Читаем Гарденины, их дворня, приверженцы и враги полностью

— Ах, душенька, не говори о прежней жизни!.. Слыхал ли сказание, как Иустин Философ бога разыскивал? Скитался Иустин в пустыне, на берегу морском, и возносился мыслями ввысь, искал господа. А был он язычник… И болел душою, потому что в разуме утвердил, что бог есть, сердцем же своим не постигал его, не имел веры. И пустыня не давала ответа Иустину, волны морские праздно касались его уха. И встретил он человека, старца… Старец Христово учение ему преподал, послал в мир. И уверовал Иустин Философ… Я к чему веду, душенька: жил я в Гарденине словно на острове.
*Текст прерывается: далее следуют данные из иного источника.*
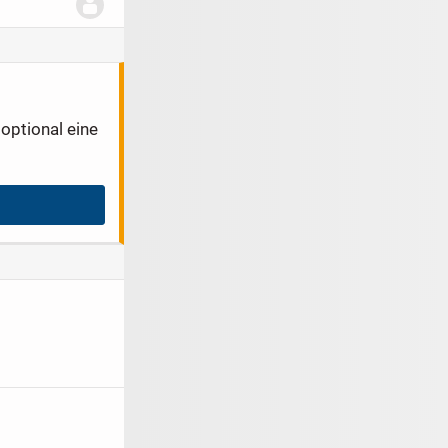
optional eine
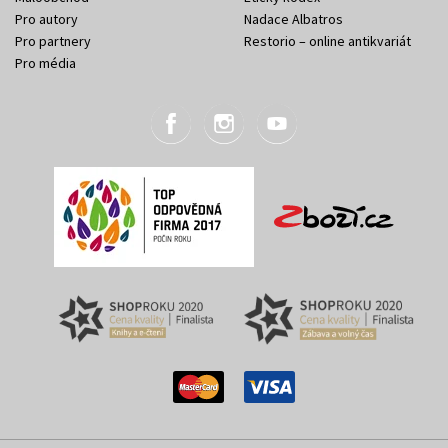
Pro autory
Nadace Albatros
Pro partnery
Restorio – online antikvariát
Pro média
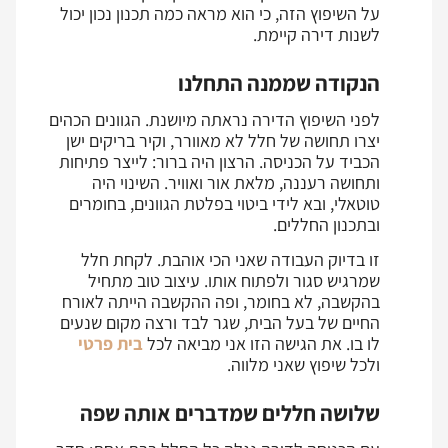
על השיפוץ הזה, כי הוא מראה כמה תכנון נכון יכול
לשנות דירה קיימת.
הנקודה שממנה התחלנו
לפני השיפוץ הדירה נראתה מיושנת. הגוונים הכהים
יצרו תחושה של חלל לא מאוורר, וקיר בריקים ישן
הכביד על הכניסה. הרצון היה ברור: לייצר פתיחות
ותחושה רעננה, מלאת אור ואוויר. השינוי היה
טוטאלי, ובא לידי ביטוי בפלטת הגוונים, בחומרים
ובתכנון החללים.
זו בדיוק העבודה שאני הכי אוהבת. לקחת חלל
שמרגיש סגור ולפתוח אותו. עיצוב טוב מתחיל
בהקשבה, לא בחומר, ופה ההקשבה הייתה לאורח
החיים של בעל הבית, שגר לבד ורצה מקום שנעים
לו בו. את הגישה הזו אני מביאה לכל
בית פרטי
ולכל שיפוץ שאני מלווה.
שלושה חללים שמדברים אותה שפה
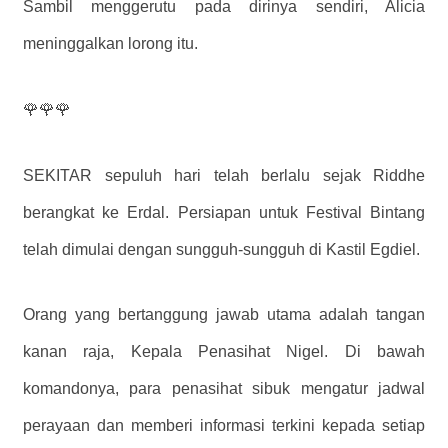
Sambil menggerutu pada dirinya sendiri, Alicia
meninggalkan lorong itu.
🌹🌹🌹
SEKITAR sepuluh hari telah berlalu sejak Riddhe
berangkat ke Erdal. Persiapan untuk Festival Bintang
telah dimulai dengan sungguh-sungguh di Kastil Egdiel.
Orang yang bertanggung jawab utama adalah tangan
kanan raja, Kepala Penasihat Nigel. Di bawah
komandonya, para penasihat sibuk mengatur jadwal
perayaan dan memberi informasi terkini kepada setiap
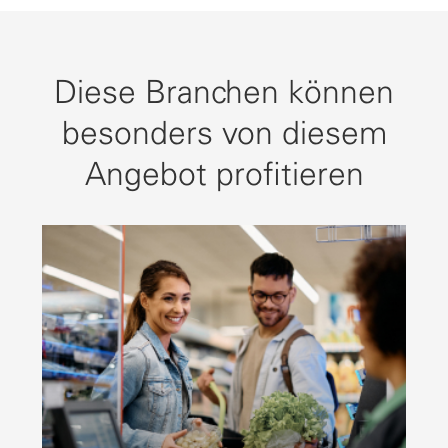
Diese Branchen können
besonders von diesem
Angebot profitieren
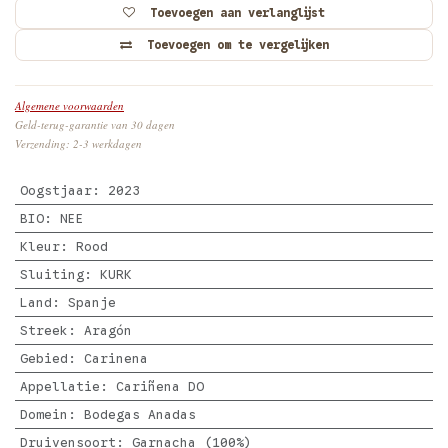
Toevoegen aan verlanglijst
Toevoegen om te vergelijken
Algemene voorwaarden
Geld-terug-garantie van 30 dagen
Verzending: 2-3 werkdagen
Oogstjaar
:
2023
BIO
:
NEE
Kleur
:
Rood
Sluiting
:
KURK
Land
:
Spanje
Streek
:
Aragón
Gebied
:
Carinena
Appellatie
:
Cariñena DO
Domein
:
Bodegas Anadas
Druivensoort
:
Garnacha (100%)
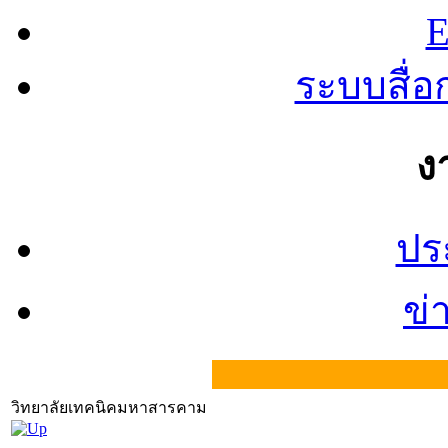
E
ระบบสื่
ง
ปร
ข่
วิทยาลัยเทคนิคมหาสารคาม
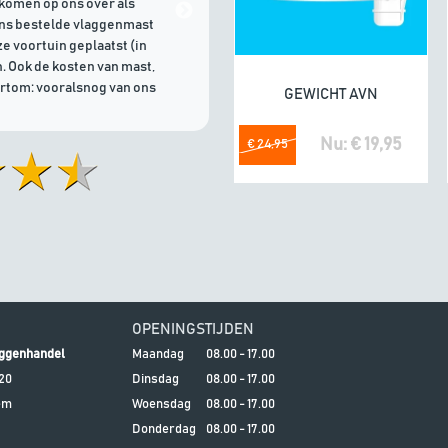
komen op ons over als
21/07/2026 | Goede communicati
ons bestelde vlaggenmast
e voortuin geplaatst (in
. Ook de kosten van mast,
ortom: vooralsnog van ons
GEWICHT AVN
In winkelwagen
Nu: € 19,95
€ 24,95
OPENINGSTIJDEN
ggenhandel
Maandag
08.00 - 17.00
20
Dinsdag
08.00 - 17.00
em
Woensdag
08.00 - 17.00
Donderdag
08.00 - 17.00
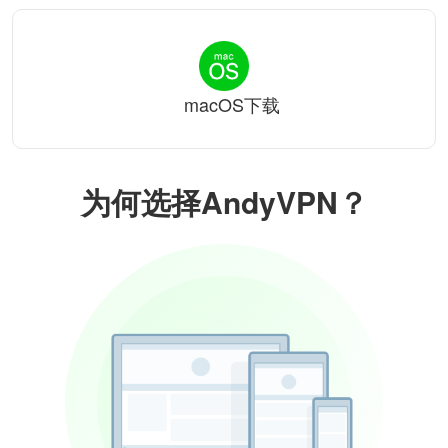
macOS下载
为何选择AndyVPN？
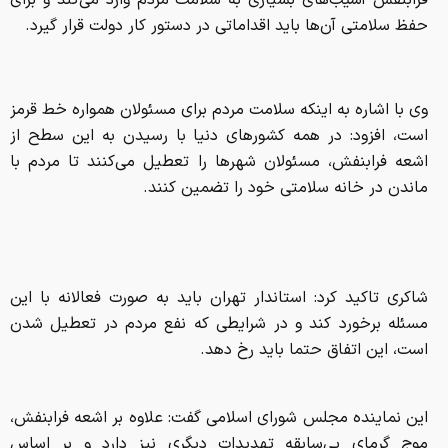
فرابنفش آسیب‌های بسیاری به سلامت مردم وارد می‌کند و برای
حفظ سلامتی آن‌ها باید اقداماتی در دستور کار دولت قرار گیرد.
وی با اشاره به اینکه سلامت مردم برای مسئولان همواره خط قرمز
است، افزود: در همه کشورهای دنیا با رسیدن به این سطح از
اشعه فرابنفش، مسئولان شهرها را تعطیل می‌کنند تا مردم با
ماندن در خانه سلامتی خود را تضمین کنند.
شاکری تاکید کرد: استاندار تهران باید به صورت فعالانه با این
مسئله برخورد کند و در شرایطی که نفع مردم در تعطیل شدن
است، این اتفاق حتما باید رخ دهد.
این نماینده مجلس شورای اسلامی گفت: علاوه بر اشعه فرابنفش،
موج گرمای بی‌سابقه تهدیدات دیگری نیز دارد و بر اساس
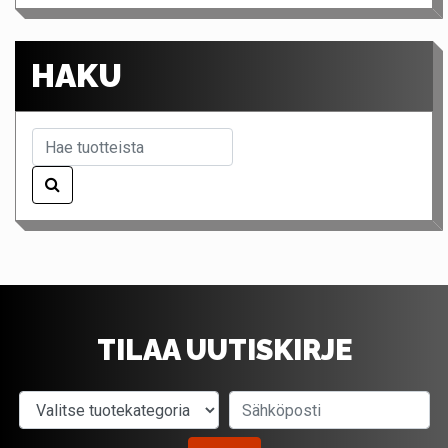
HAKU
TILAA UUTISKIRJE
Valitse tuotekategoria
Sähköposti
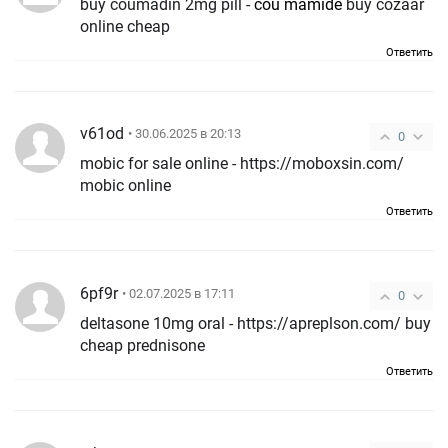
buy coumadin 2mg pill -
cou mamide
buy cozaar
online cheap
Ответить
v61od
• 30.06.2025 в 20:13
0
mobic for sale online - https://moboxsin.com/
mobic online
Ответить
6pf9r
• 02.07.2025 в 17:11
0
deltasone 10mg oral - https://apreplson.com/ buy
cheap prednisone
Ответить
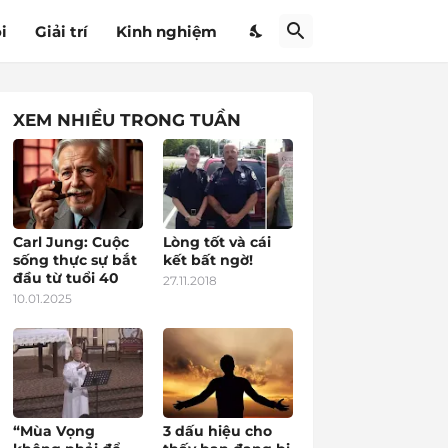
i
Giải trí
Kinh nghiệm
XEM NHIỀU TRONG TUẦN
Carl Jung: Cuộc
Lòng tốt và cái
sống thực sự bắt
kết bất ngờ!
đầu từ tuổi 40
27.11.2018
10.01.2025
“Mùa Vọng
3 dấu hiệu cho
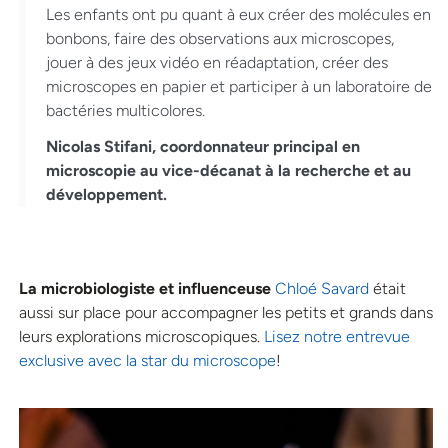
Les enfants ont pu quant à eux créer des molécules en
bonbons, faire des observations aux microscopes,
jouer à des jeux vidéo en réadaptation, créer des
microscopes en papier et participer à un laboratoire de
bactéries multicolores.
Nicolas Stifani, coordonnateur principal en
microscopie au vice-décanat à la recherche et au
développement.
La microbiologiste et influenceuse
Chloé Savard
était
aussi sur place pour accompagner les petits et grands dans
leurs explorations microscopiques.
Lisez notre entrevue
exclusive avec la star du microscope
!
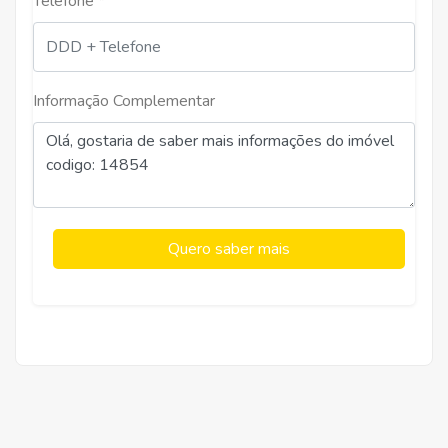
Telefone *
Informação Complementar
Quero saber mais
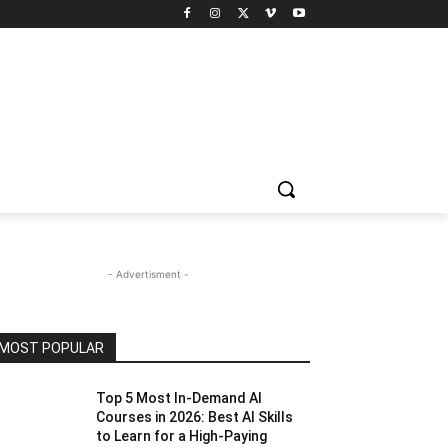
- Advertisment -
MOST POPULAR
Top 5 Most In-Demand AI
Courses in 2026: Best AI Skills
to Learn for a High-Paying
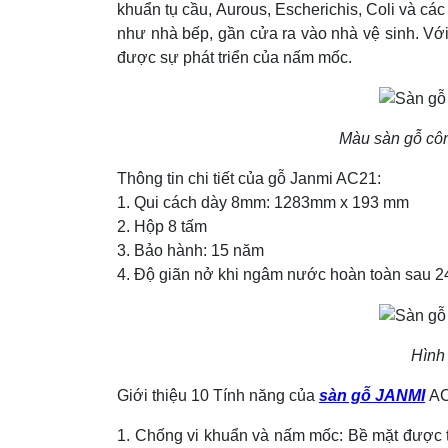
khuẩn tụ cầu, Aurous, Escherichis, Coli và các
như nhà bếp, gần cửa ra vào nhà vệ sinh. Vớ
được sự phát triển của nấm mốc.
Màu sàn gỗ cô
Thông tin chi tiết của gỗ Janmi AC21:
1. Qui cách dày 8mm: 1283mm x 193 mm
2. Hộp 8 tấm
3. Bảo hành: 15 năm
4. Độ giãn nở khi ngâm nước hoàn toàn sau 24
Hình
Giới thiệu 10 Tính năng của
sàn gỗ JANMI
AC
1. Chống vi khuẩn và nấm mốc: Bề mặt được t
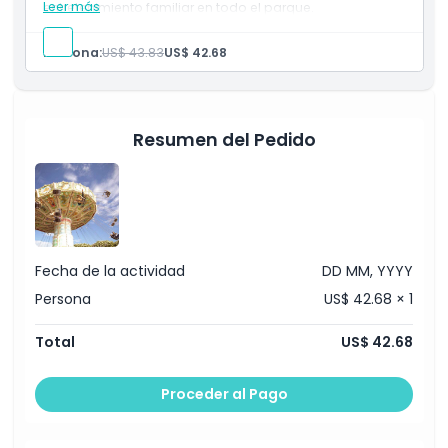
Leer más
entretenimiento familiar en todo el parque.
Exclusiones
Incluye
Entrada al parque
Persona:
US$ 43.83
US$ 42.68
Acceso ilimitado a todas las atracciones por un día
Complemento Extra
No Adecuado Para
Resumen del Pedido
Horario de Apertura
Cosas a Saber
Fecha de la actividad
DD MM, YYYY
Persona
US$ 42.68 × 1
Ubicación
Total
US$ 42.68
Cómo Llegar
Proceder al Pago
Política de Cancelación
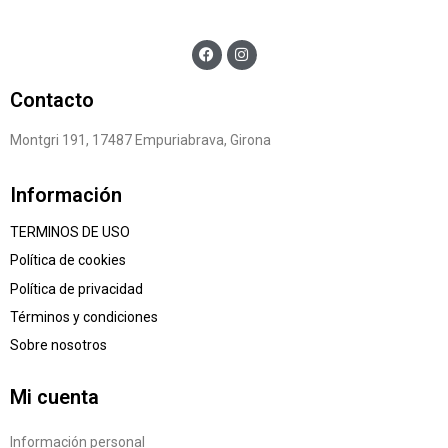
Contacto
Montgri 191, 17487 Empuriabrava, Girona
Información
TERMINOS DE USO
Política de cookies
Política de privacidad
Términos y condiciones
Sobre nosotros
Mi cuenta
Información personal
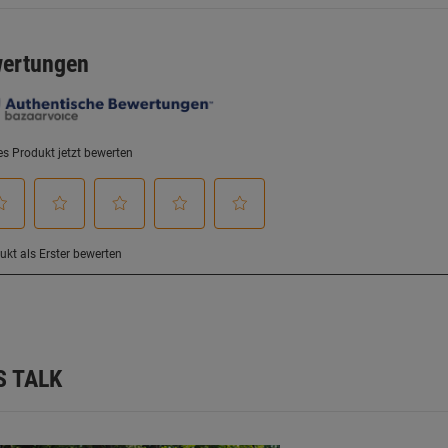
S TALK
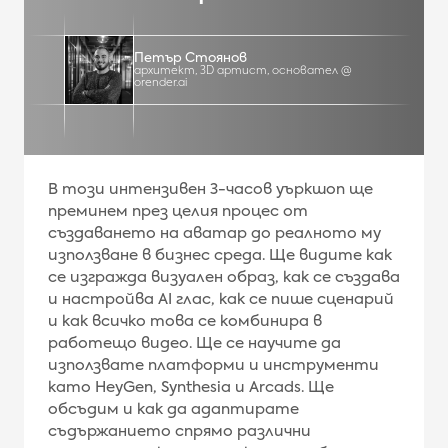
Петър Стоянов
архитект, 3D артист, основател @
orender.ai
В този интензивен 3-часов уъркшоп ще
преминем през целия процес от
създаването на аватар до реалното му
използване в бизнес среда. Ще видите как
се изгражда визуален образ, как се създава
и настройва AI глас, как се пише сценарий
и как всичко това се комбинира в
работещо видео. Ще се научите да
използвате платформи и инструменти
като HeyGen, Synthesia и Arcads. Ще
обсъдим и как да адаптирате
съдържанието спрямо различни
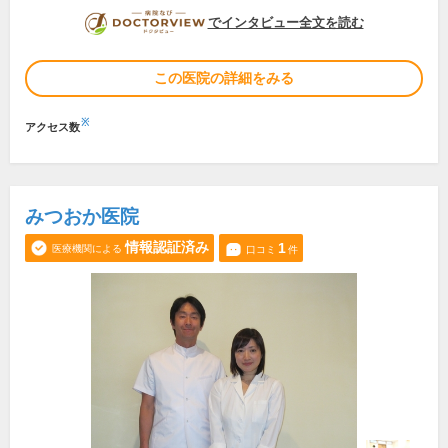
DOCTORVIEW
でインタビュー全文を読む
この医院の詳細をみる
※
アクセス数
みつおか医院
情報認証済み
1
医療機関による
口コミ
件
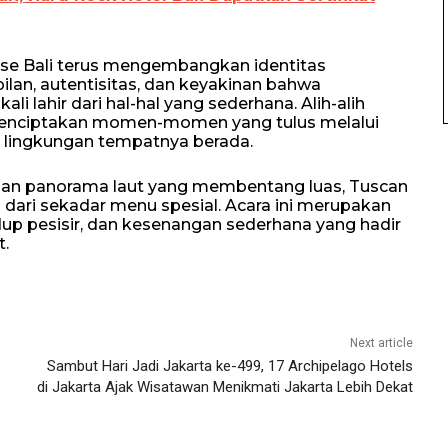
se Bali terus mengembangkan identitas
an, autentisitas, dan keyakinan bahwa
i lahir dari hal-hal yang sederhana. Alih-alih
s menciptakan momen-momen yang tulus melalui
lingkungan tempatnya berada.
 dan panorama laut yang membentang luas, Tuscan
 dari sekadar menu spesial. Acara ini merupakan
dup pesisir, dan kesenangan sederhana yang hadir
t.
Next article
Sambut Hari Jadi Jakarta ke-499, 17 Archipelago Hotels
di Jakarta Ajak Wisatawan Menikmati Jakarta Lebih Dekat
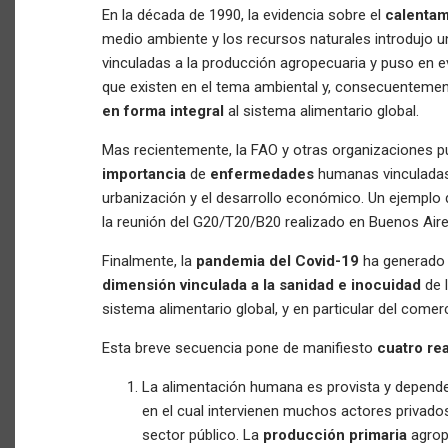
En la década de 1990, la evidencia sobre el
calentam
medio ambiente y los recursos naturales introdujo u
vinculadas a la producción agropecuaria y puso en e
que existen en el tema ambiental y, consecuentemen
en forma integral
al sistema alimentario global.
Mas recientemente, la FAO y otras organizaciones p
importancia
de
enfermedades
humanas vinculada
urbanización y el desarrollo económico. Un ejemplo d
la reunión del G20/T20/B20 realizado en Buenos Aire
Finalmente, la
pandemia del Covid-19
ha generado 
dimensión vinculada a la sanidad e inocuidad
de l
sistema alimentario global, y en particular del comerc
Esta breve secuencia pone de manifiesto
cuatro re
La alimentación humana es provista y depend
en el cual intervienen muchos actores privado
sector público. La
producción primaria
agrop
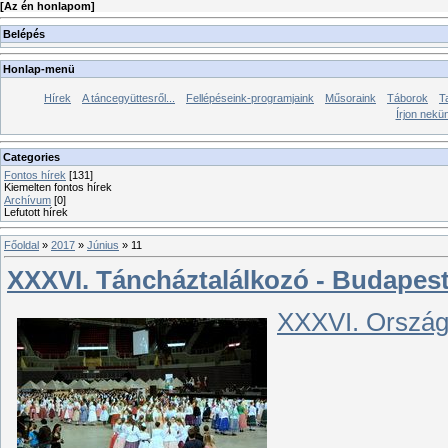
[
Az én honlapom
]
Belépés
Honlap-menü
Hírek
A táncegyüttesről...
Fellépéseink-programjaink
Műsoraink
Táborok
T
Írjon nekü
Categories
Fontos hírek
[131]
Kiemelten fontos hírek
Archívum
[0]
Lefutott hírek
Főoldal
»
2017
»
Június
»
11
XXXVI. Táncháztalálkozó - Budapest
XXXVI. Ország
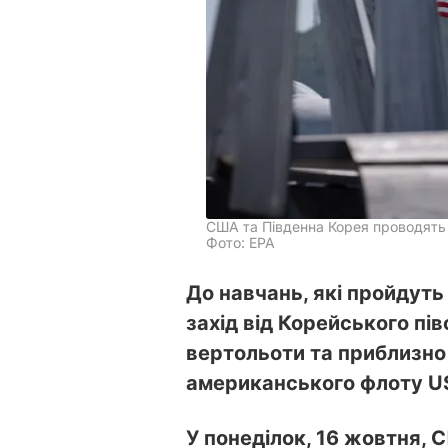
США та Південна Корея проводять с
Фото: ЕРА
До навчань, які пройдут
захід від Корейського пі
вертольоти та приблизно
американського флоту US
У понеділок, 16 жовтня, 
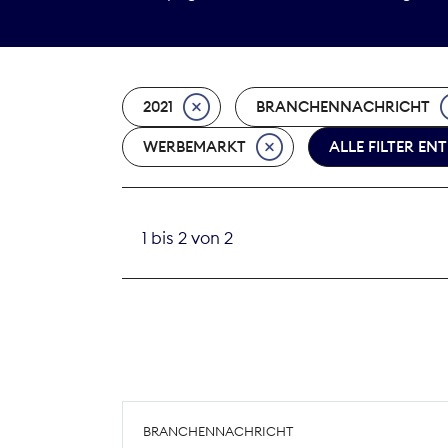
2021
BRANCHENNACHRICHT
WERBEMARKT
ALLE FILTER EN
1 bis 2 von 2
BRANCHENNACHRICHT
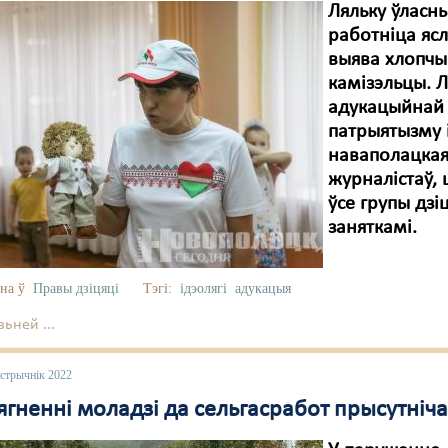
Ляльку ўласн
работніца ясл
выява хлопчык
камізэльцы. Л
адукацыйнай 
патрыятызму 
наваполацкая
журналістаў,
ўсе групы дзі
заняткамі.
на ў
Правы дзіцяці
Тэгі:
ідэолягі
адукацыя
ьней ...
астрычнік 2022
ягненні моладзі да сельгасработ прысутні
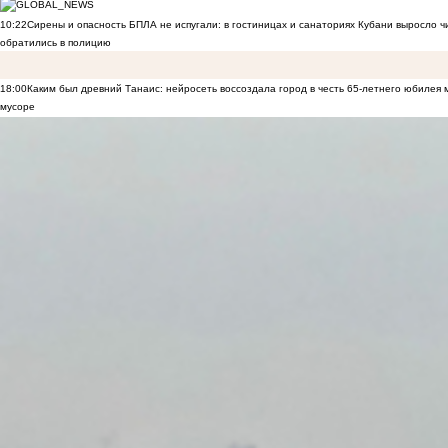
10:22
Сирены и опасность БПЛА не испугали: в гостиницах и санаториях Кубани выросло 
обратились в полицию
18:00
Каким был древний Танаис: нейросеть воссоздала город в честь 65-летнего юбилея 
мусоре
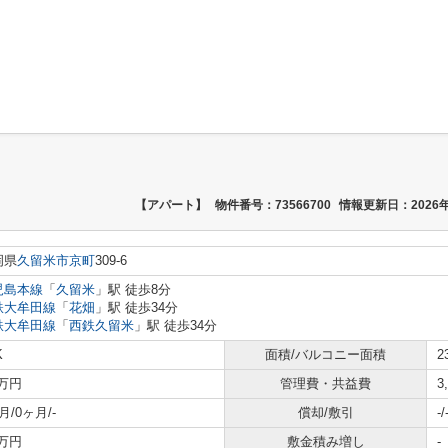
【アパート】
物件番号：73566700
情報更新日：2026年
岡県
久留米市
京町
309-6
児島本線
「
久留米
」駅 徒歩8分
鉄大牟田線
「
花畑
」駅 徒歩34分
鉄大牟田線
「
西鉄久留米
」駅 徒歩34分
K
面積/バルコニー面積
2
7万円
管理費・共益費
3
月/0ヶ月/-
償却/敷引
-/
1万円
敷金積み増し
-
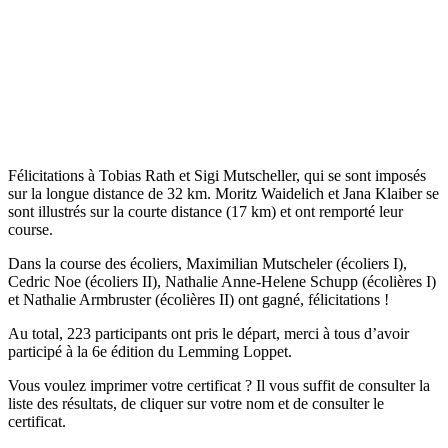
Félicitations à Tobias Rath et Sigi Mutscheller, qui se sont imposés
sur la longue distance de 32 km. Moritz Waidelich et Jana Klaiber se
sont illustrés sur la courte distance (17 km) et ont remporté leur
course.
Dans la course des écoliers, Maximilian Mutscheler (écoliers I),
Cedric Noe (écoliers II), Nathalie Anne-Helene Schupp (écolières I)
et Nathalie Armbruster (écolières II) ont gagné, félicitations !
Au total, 223 participants ont pris le départ, merci à tous d’avoir
participé à la 6e édition du Lemming Loppet.
Vous voulez imprimer votre certificat ? Il vous suffit de consulter la
liste des résultats, de cliquer sur votre nom et de consulter le
certificat.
Слышал — бурлит где-то житейское море, а сам тихую пристань не покидал… Углублялся в книги, в мечты, вел разговоры о превозвышенном, шнырял мыслями то в одну, то в иную сторону, а как люди живут, как свыше всякой меры гибнут страждущие, сколько беды на свете, велика ли пучина скорбен человеческих — и думать забыл.

— Все равно, веков не хватит исчерпать эту пучину…

Да и что такое скорбь? Страх смерти — вот что скверно.

Одолей страх смерти, не будет и скорби никакой.

— Вот и неправильно, дружок. Я про себя скажу…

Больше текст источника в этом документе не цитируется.